日本人の笑い25

   江戸の少年法

 
 
  月を見るころには土手《どて》に薄《すすき》はえ
 
 中秋の名月を鑑賞する九月下旬になると、土手の薄もはえそろう。自然の摂理はまことに絶妙である。中国でいう「池塘《ちとう》春草」が、日本では俳句趣味で、名月のもとにそよぐ土手の薄となったわけだ。
  十六で娘は道具そろいなり
  十六になると文福茶釜《ぶんぶくちやがま》なり
 館林《たてばやし》は茂林寺《もりんじ》の寺宝の文福茶釜は、狸《たぬき》のばけもので、昔から「文福茶釜に毛が生えた」とうたわれている。ともかく「十三ぱっかり」と「毛十六」は、最大公約数である。そこで、
  正直にお七はえたと申しあげ
  はえたのでお七はどうも許されず
という句が生まれたわけだ。
 西鶴の「好色五人女」の一人として、事件後三年目に早くも文学に登場してヒロインとなり、最近ではアメリカとソ連で訳されて、世界的な恋人となった本郷の八百屋の娘お七が、火事で焼けだされて結ばれた恋人の吉三郎に会いたさに、放火してつかまり、鈴《すず》ヶ森《もり》で火刑に処せられたのは、天和《てんな》二年(一六八二)、十六の年ということになっている。
 その時、お七があんまりかわいそうなので、老中の土井大炊頭《どいおおいのかみ》が、お七こと「十五歳ならば科《とが》も一段引下げて申付くべき間、今一応お七が年を吟味あるべし。」と、奉行《ぶぎよう》に命じた。放火は当時、火あぶりの刑ときまっていたのだが、十五歳以下なら親類にあずけておき、十五になって島流しという少年法があったので、それを適用して助けようとしたわけだ。
 ところがお七は正直に、はえました、十六になります、と申しあげたので、奉行といたしてはどうにも許すわけにいかなくなった、というしだいである。
 さて、今どきは二十五、六が嫁入り盛りとなったが、江戸時代は十年はやく、文福茶釜のころが適齢期であった。もちろん婚礼の日取りは、その期間をさけてきめるわけだが、不順の向きも多いことだから、
  婚礼を笑って延ばす使者が立ち
  仲人《なこうど》へ四五日のばす低い声
ということになるのは、やむをえない。
 しかし、これなどはまだよい方だ。その日の朝までなんともないので、はればれと嫁入りしたのはよいが、
  気の毒さよめった夜からおえんなり
ということになっては、万事休すである。ここに「おえん」と申すのは、例の隠語の擬人名であるが、これは猿猴坊《えんこうぼう》の省略である。

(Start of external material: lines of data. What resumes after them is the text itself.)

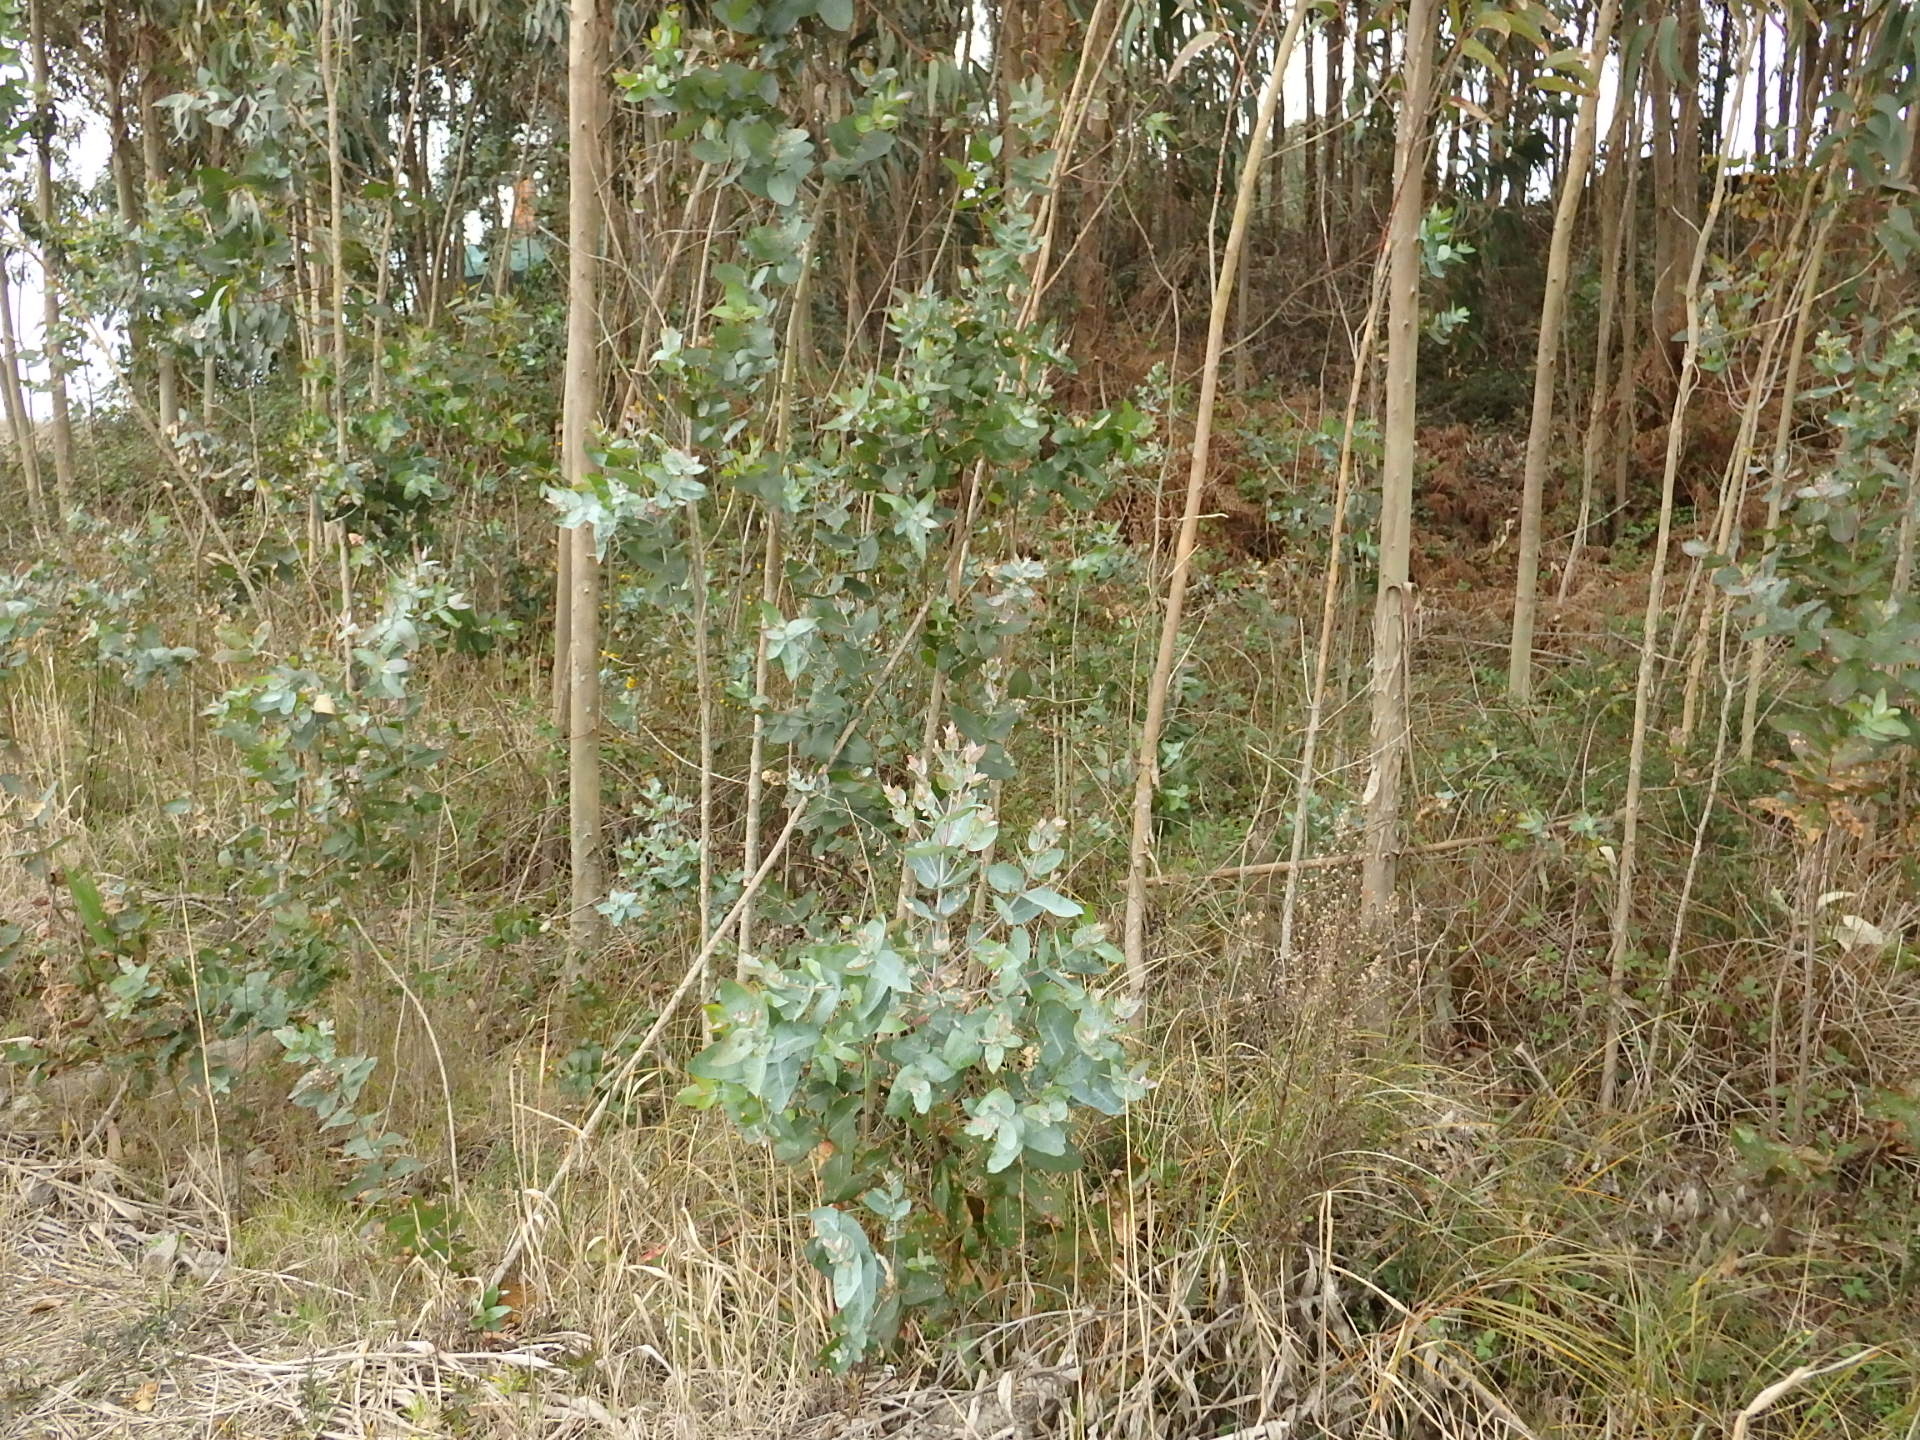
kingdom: Plantae
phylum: Tracheophyta
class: Magnoliopsida
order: Myrtales
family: Myrtaceae
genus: Eucalyptus
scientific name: Eucalyptus globulus
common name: Southern blue-gum
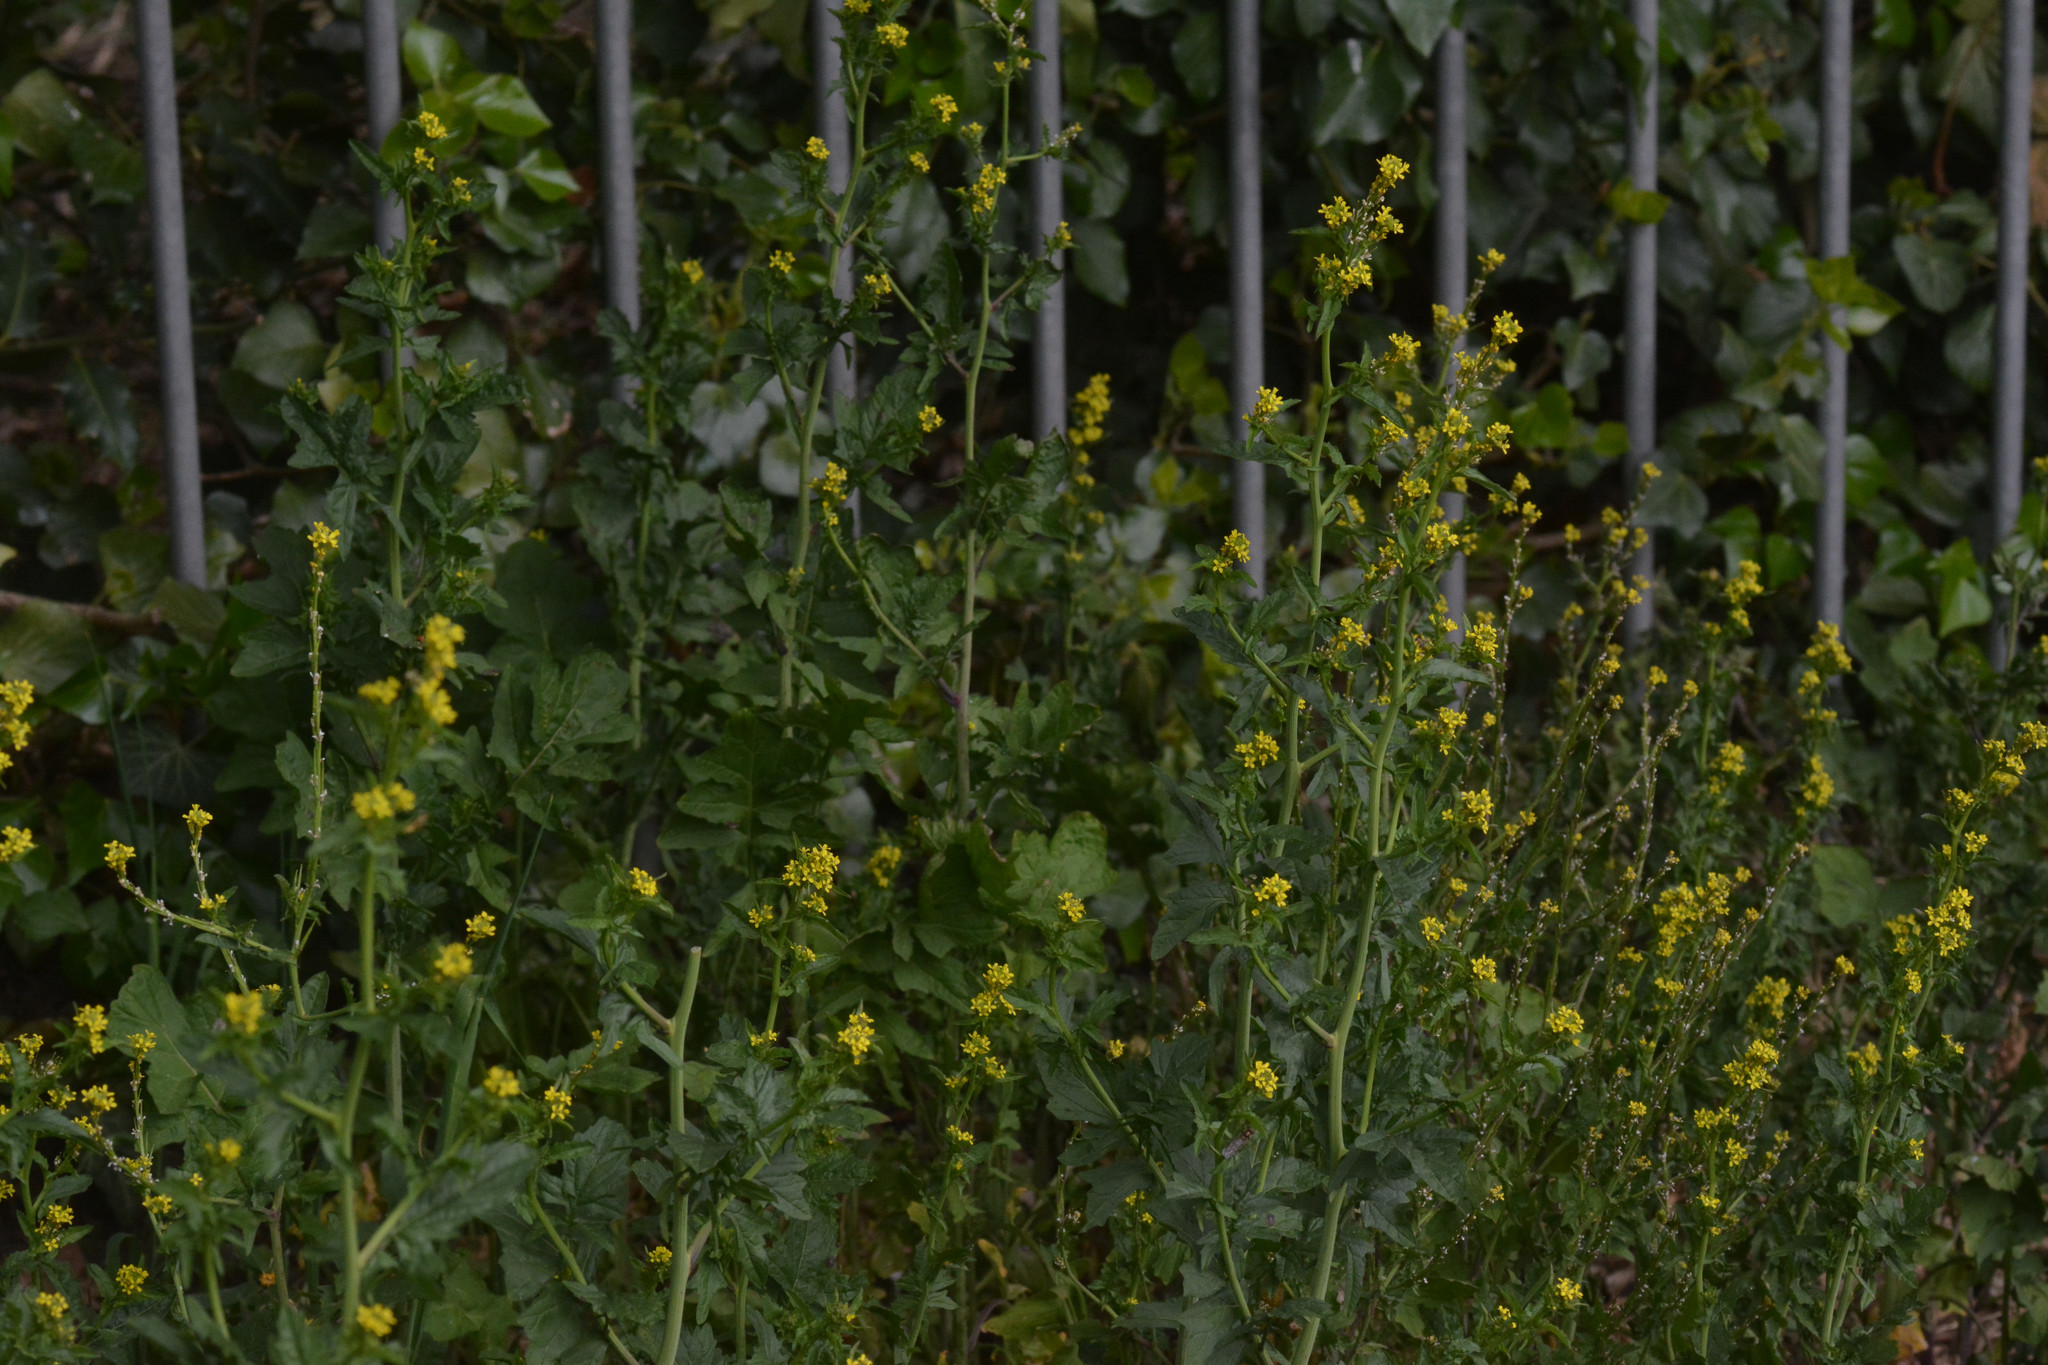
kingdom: Plantae
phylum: Tracheophyta
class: Magnoliopsida
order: Brassicales
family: Brassicaceae
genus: Sisymbrium
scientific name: Sisymbrium officinale
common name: Hedge mustard
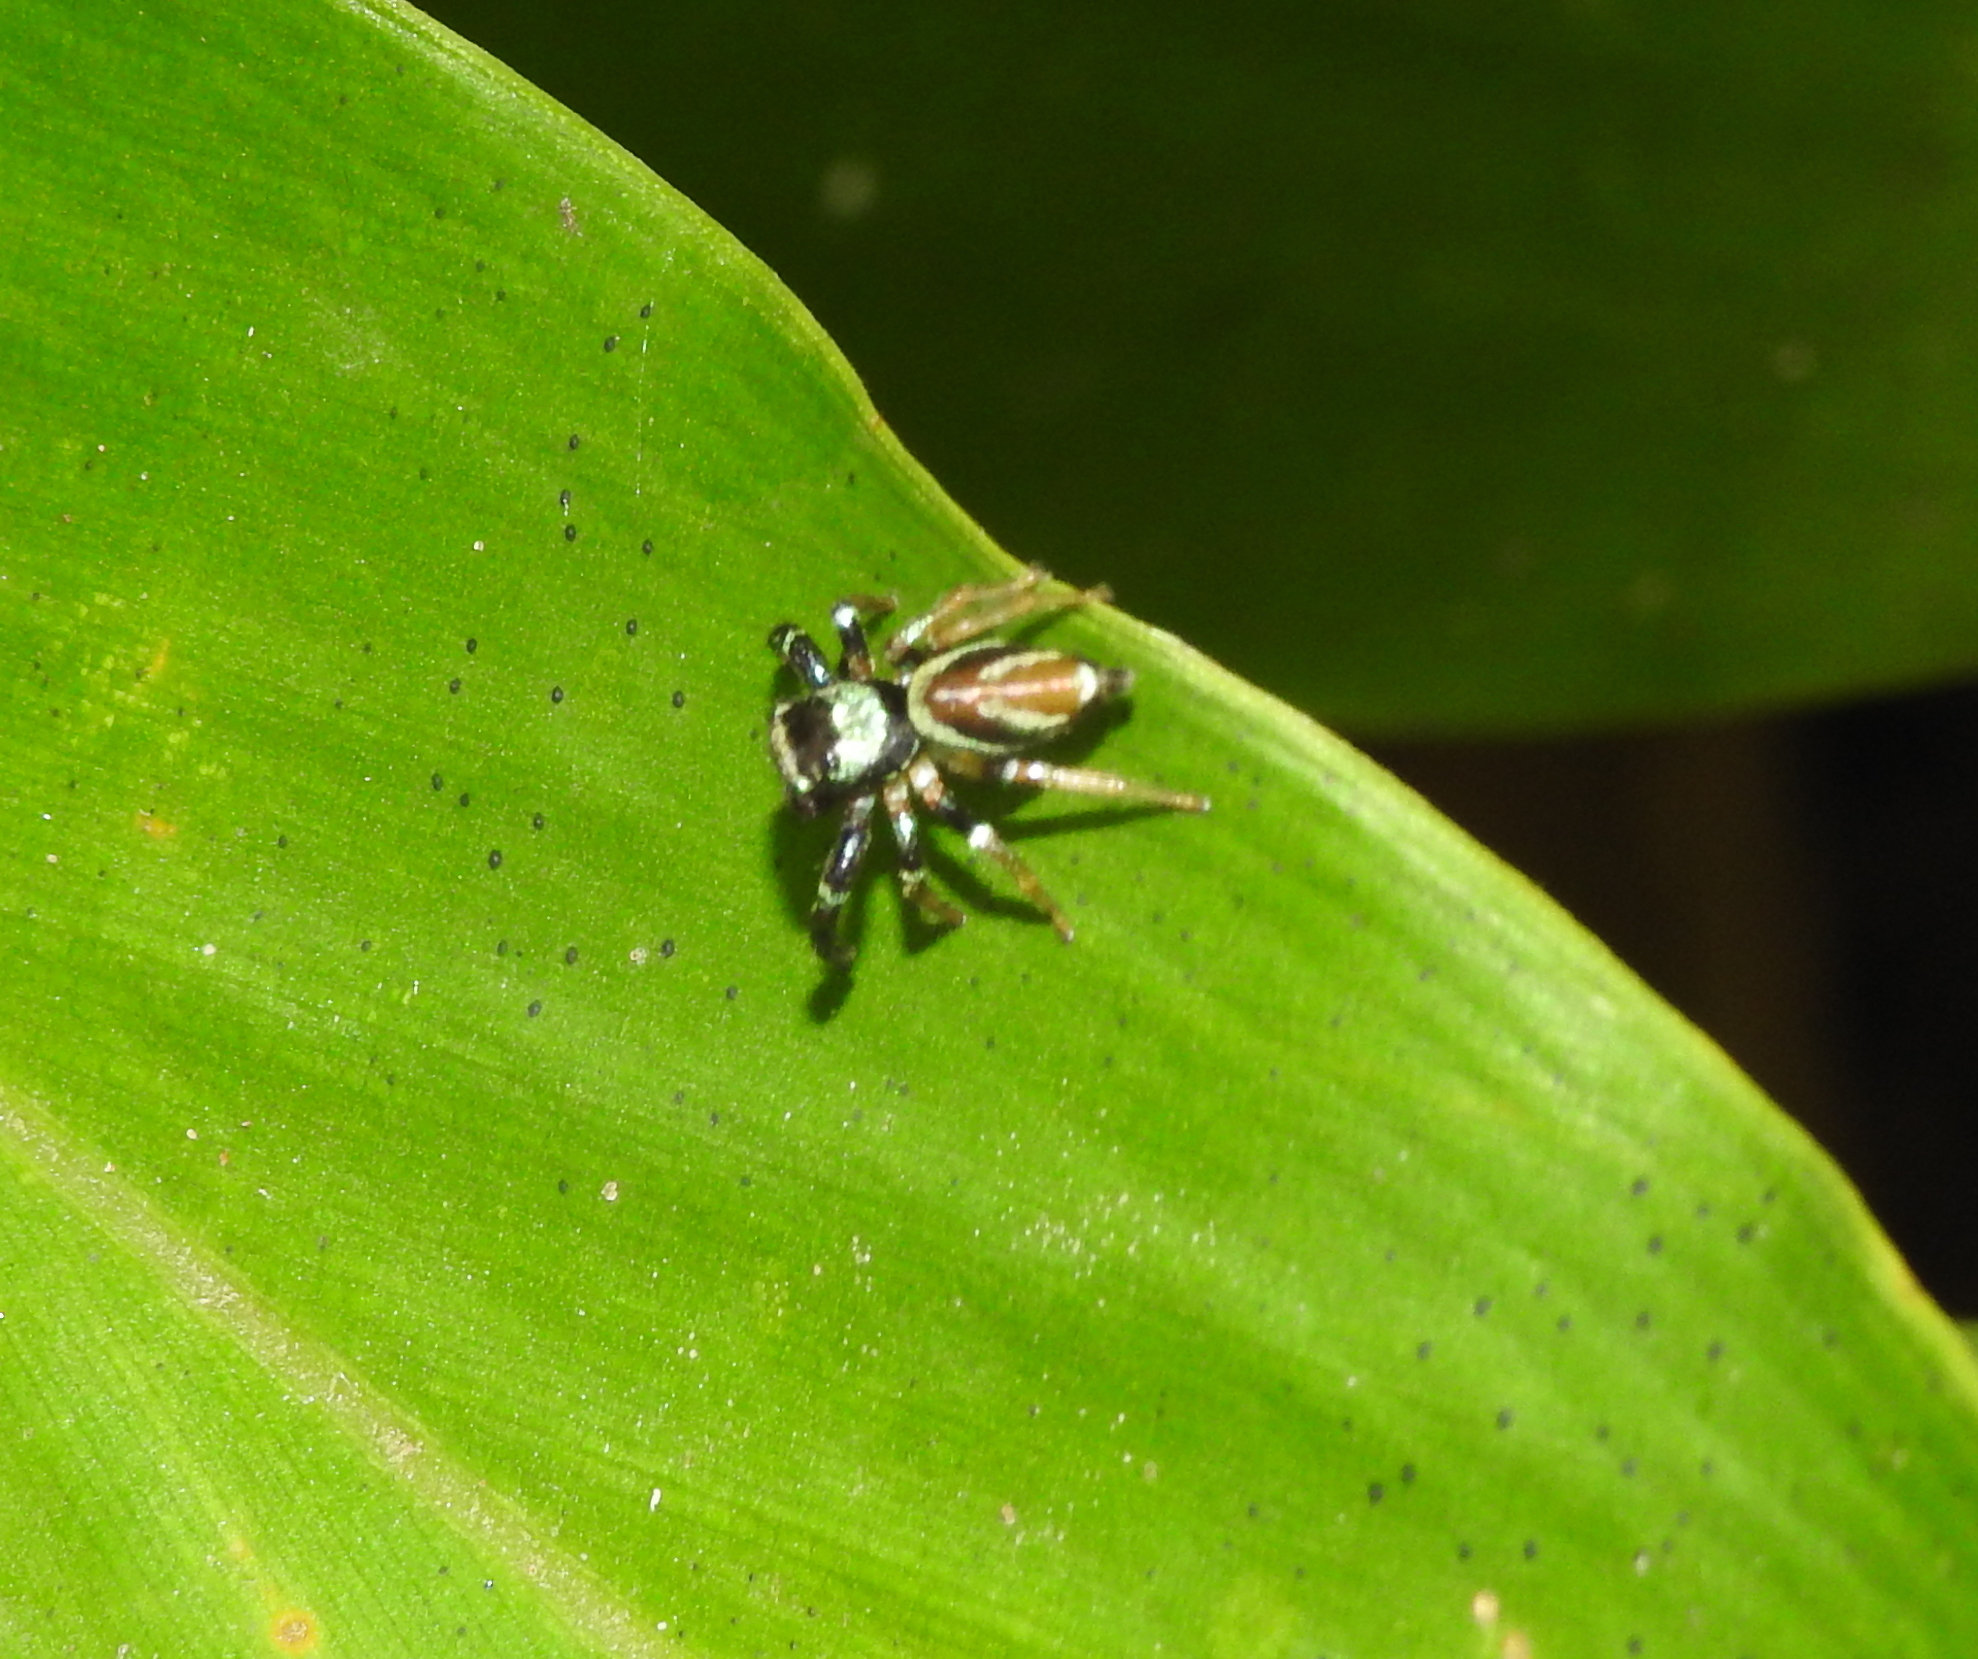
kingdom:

猿猴坊ではいかめしいから、女らしく「おえん」といって、来潮中の女の代名詞にしたわけだ。それではなぜ猿猴坊(手長猿)と言い出したのかというと、猿の顔と尻が赤いからではない。日本画に、手長猿が四、五ひき手をつないで崖にぶら下がり、谷川の水にうつった月をとろうとしている構図がある。そこで水の月、月水はいくら手をのばしてもとることがならぬというしゃれだ、という説がよいだろう。
 だが情がうつってくると、もの珍しさも手伝って、手にもとられず、というわけにはいかなくなる。